-- Your assignment --
Below are records; count the lines among them that include the string "update", and state only the number.

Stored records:
********************
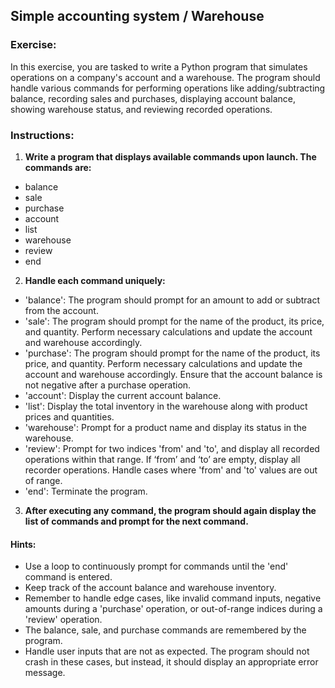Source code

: ## Simple accounting system / Warehouse
### Exercise:
In this exercise, you are tasked to write a Python program that simulates operations on a company's account and a warehouse. The program should handle various commands for performing operations like adding/subtracting balance, recording sales and purchases, displaying account balance, showing warehouse status, and reviewing recorded operations.

### Instructions:
1. **Write a program that displays available commands upon launch. The commands are:**
  - balance
  - sale
  - purchase
  - account
  - list
  - warehouse
  - review
  - end

2. **Handle each command uniquely:**
  - 'balance': The program should prompt for an amount to add or subtract from the account.
  - 'sale': The program should prompt for the name of the product, its price, and quantity. Perform necessary calculations and update the account and warehouse accordingly.
  - 'purchase': The program should prompt for the name of the product, its price, and quantity. Perform necessary calculations and update the account and warehouse accordingly. Ensure that the account balance is not negative after a purchase operation.
  - 'account': Display the current account balance.
  - 'list': Display the total inventory in the warehouse along with product prices and quantities.
  - 'warehouse': Prompt for a product name and display its status in the warehouse.
  - 'review': Prompt for two indices 'from' and 'to', and display all recorded operations within that range. If ‘from’ and ‘to’ are empty, display all recorder operations. Handle cases where 'from' and 'to' values are out of range.
  - 'end': Terminate the program.

3. **After executing any command, the program should again display the list of commands and prompt for the next command.**

#### Hints:
- Use a loop to continuously prompt for commands until the 'end' command is entered.
- Keep track of the account balance and warehouse inventory.
- Remember to handle edge cases, like invalid command inputs, negative amounts during a 'purchase' operation, or out-of-range indices during a 'review' operation.
- The balance, sale, and purchase commands are remembered by the program.
- Handle user inputs that are not as expected. The program should not crash in these cases, but instead, it should display an appropriate error message.
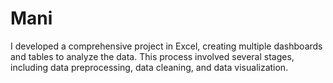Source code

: # Mani
I developed a comprehensive project in Excel, creating multiple dashboards and tables to analyze the data. This process involved several stages, including data preprocessing, data cleaning, and data visualization.
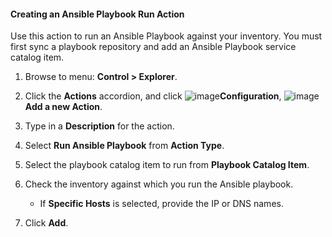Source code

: #### Creating an Ansible Playbook Run Action

Use this action to run an Ansible Playbook against your inventory. You must first sync a playbook repository and add an Ansible Playbook service catalog item.

1. Browse to menu: **Control > Explorer**.

2. Click the **Actions** accordion, and click ![image](../images/1847.png)**Configuration**, ![image](../images/1862.png)**Add a new Action**.

3. Type in a **Description** for the action.

4. Select **Run Ansible Playbook** from **Action Type**.

5. Select the playbook catalog item to run from **Playbook Catalog Item**.

6. Check the inventory against which you run the Ansible playbook.

    - If **Specific Hosts** is selected, provide the IP or DNS names.

7. Click **Add**.
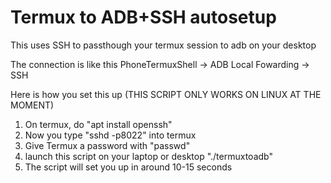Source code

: # Termux to ADB+SSH autosetup
This uses SSH to passthough your termux session to adb on your desktop

The connection is like this
PhoneTermuxShell -> ADB Local Fowarding -> SSH

Here is how you set this up (THIS SCRIPT ONLY WORKS ON LINUX AT THE MOMENT)


1) On termux, do "apt install openssh"
2) Now you type "sshd -p8022" into termux
3) Give Termux a password with "passwd"
4) launch this script on your laptop or desktop "./termuxtoadb"
5) The script will set you up in around 10-15 seconds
********************
-- Response to the task --
2